Only people who do not own property would benefit from a further significant fall in prices as others would suffer increased negative equity and inability to sell / move.  It is very difficult to find any solution that addresses the needs of those who have heavily mortgaged homes and those looking to buy homes. 



Chris said:


> Reduce the price enough and people will buy with a lot lower mortgages.
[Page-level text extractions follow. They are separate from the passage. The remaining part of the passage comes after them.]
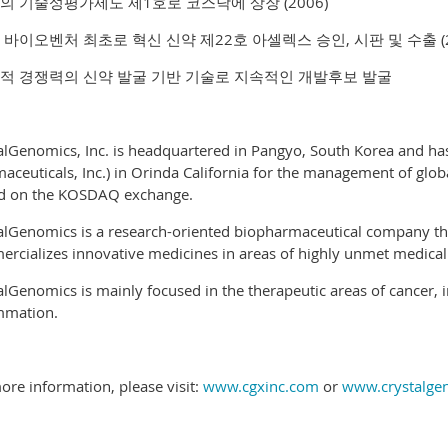
부의 기술성평가제도 제1호로 코스닥에 상장 (2006)
내 바이오벤처 최초로 혁신 신약 제22호 아셀렉스 승인, 시판 및 수출 (2
계적 경쟁력의 신약 발굴 기반 기술로 지속적인 개발후보 발굴
alGenomics, Inc. is headquartered in Pangyo, South Korea and has
aceuticals, Inc.) in Orinda California for the management of global 
d on the KOSDAQ exchange.
alGenomics is a research-oriented biopharmaceutical company th
rcializes innovative medicines in areas of highly unmet medical
alGenomics is mainly focused in the therapeutic areas of cancer, i
mmation.
ore information, please visit:
www.cgxinc.com
or
www.crystalge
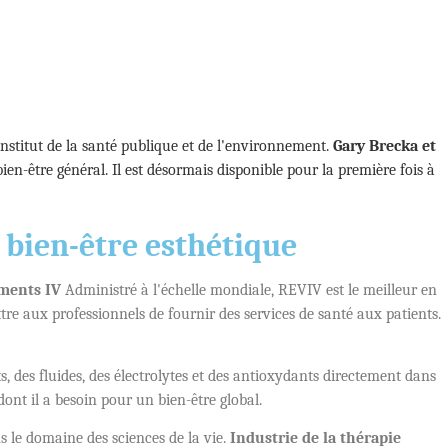
nstitut de la santé publique et de l'environnement.
Gary Brecka et
ien-être général. Il est désormais disponible pour la première fois à
u bien-être esthétique
ements IV
Administré à l'échelle mondiale, REVIV est le meilleur en
ttre aux professionnels de fournir des services de santé aux patients.
, des fluides, des électrolytes et des antioxydants directement dans
ont il a besoin pour un bien-être global.
s le domaine des sciences de la vie.
Industrie de la thérapie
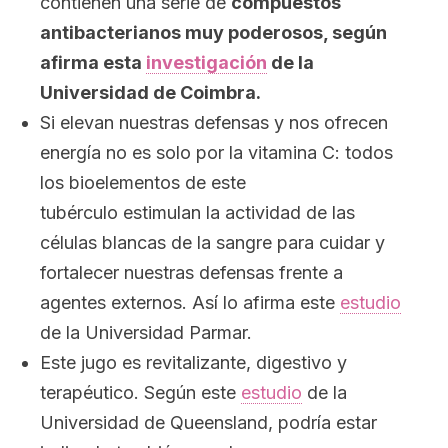
contienen una serie de
compuestos
antibacterianos muy poderosos, según
afirma esta
investigación
de la
Universidad de Coimbra.
Si elevan nuestras defensas y nos ofrecen
energía no es solo por la vitamina C: todos
los bioelementos de este
tubérculo estimulan la actividad de las
células blancas de la sangre para cuidar y
fortalecer nuestras defensas frente a
agentes externos. Así lo afirma este
estudio
de la Universidad Parmar.
Este jugo es revitalizante, digestivo y
terapéutico. Según este
estudio
de la
Universidad de Queensland, podría estar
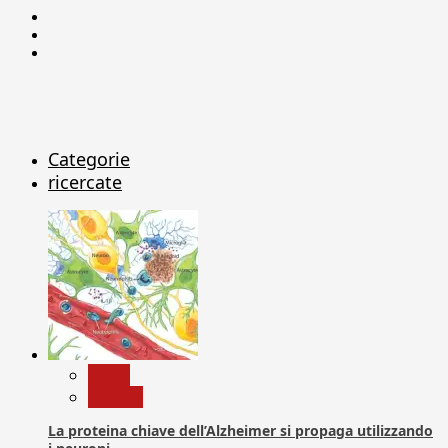
Facebook
Linkedin
X
Categorie
ricercate
News
Ricerca
La proteina chiave dell’Alzheimer si propaga utilizzando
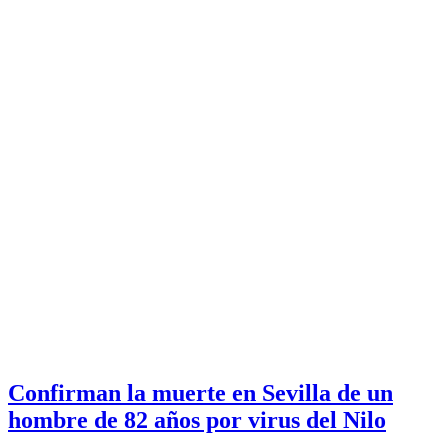
Confirman la muerte en Sevilla de un
hombre de 82 años por virus del Nilo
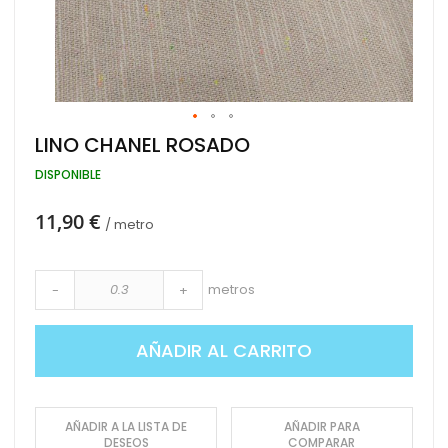
Saltar
LINO CHANEL ROSADO
al
comienzo
DISPONIBLE
de
la
11,90 €
galería
/ metro
de
imágenes
metros
-
+
AÑADIR AL CARRITO
AÑADIR A LA LISTA DE
AÑADIR PARA
DESEOS
COMPARAR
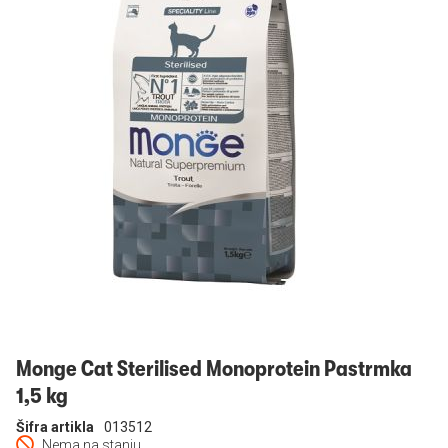
Prijavi se
Monge Cat Sterilised Monoprotein Pastrmka
1,5 kg
Šifra artikla
013512
Nema na stanju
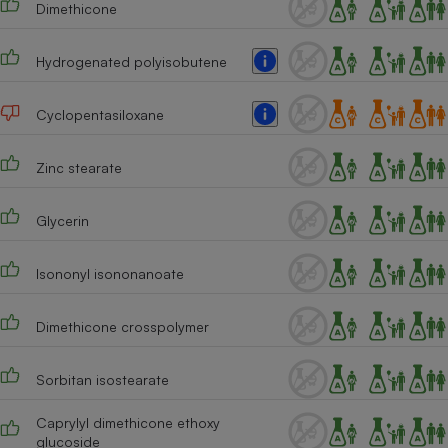
Dimethicone
Téléphone mobile -
Smartphone
Plaque de cuisson à
induction
Hydrogenated polyisobutene
Cyclopentasiloxane
Climatiseur -
Ventilateur
Zinc stearate
Glycerin
Antivirus
Climatiseur -
Isononyl isononanoate
Ventilateur
Dimethicone crosspolymer
Sorbitan isostearate
Caprylyl dimethicone ethoxy
glucoside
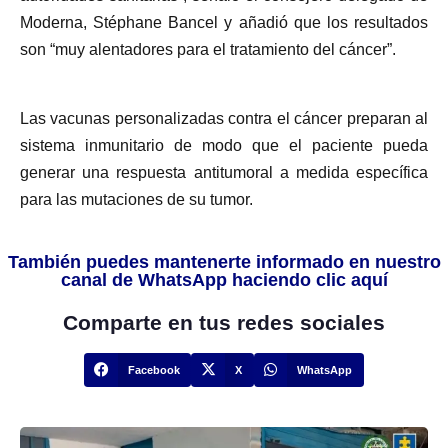
Moderna, Stéphane Bancel y añadió que los resultados
son “muy alentadores para el tratamiento del cáncer”.
Las vacunas personalizadas contra el cáncer preparan al
sistema inmunitario de modo que el paciente pueda
generar una respuesta antitumoral a medida específica
para las mutaciones de su tumor.
También puedes mantenerte informado en nuestro
canal de WhatsApp haciendo clic aquí
Comparte en tus redes sociales
Facebook
X
WhatsApp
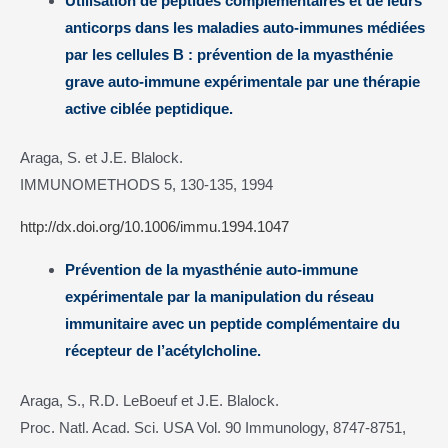
Utilisation de peptides complémentaires et de leurs
anticorps dans les maladies auto-immunes médiées
par les cellules B : prévention de la myasthénie
grave auto-immune expérimentale par une thérapie
active ciblée peptidique.
Araga, S. et J.E. Blalock.
IMMUNOMETHODS 5, 130-135, 1994
http://dx.doi.org/10.1006/immu.1994.1047
Prévention de la myasthénie auto-immune
expérimentale par la manipulation du réseau
immunitaire avec un peptide complémentaire du
récepteur de l’acétylcholine.
Araga, S., R.D. LeBoeuf et J.E. Blalock.
Proc. Natl. Acad. Sci. USA Vol. 90 Immunology, 8747-8751,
Anecdotal evidence is that the auctions are supported by a lot of cash purchasers rather than home purchasers with regular mortgages.


----------



## DerKaiser (3 Aug 2011)

Chris said:


> I actually think this is a positive point. Keeping house prices artificially propped up is a very negative thing for the market. People would be better served with a chance to buy a house at a significant discount, and it would finally bring the market to the bottom after almost 4 years.
> The recent property auctions in Dublin and Cork perfectly highlight that properties will sell very quickly if the price is right. The two distress auctions in Dublin sold almost all the properties, while the auction in Cork sold 2 pieces of land. Reduce the price enough and people will buy with a lot lower mortgages.


 
I agree 100% that expensive housing is not a good thing for society.

As ontour points out, however, we are in a situation where "the cheaper the better" does not necessarily hold i.e. people are trapped by negative equity.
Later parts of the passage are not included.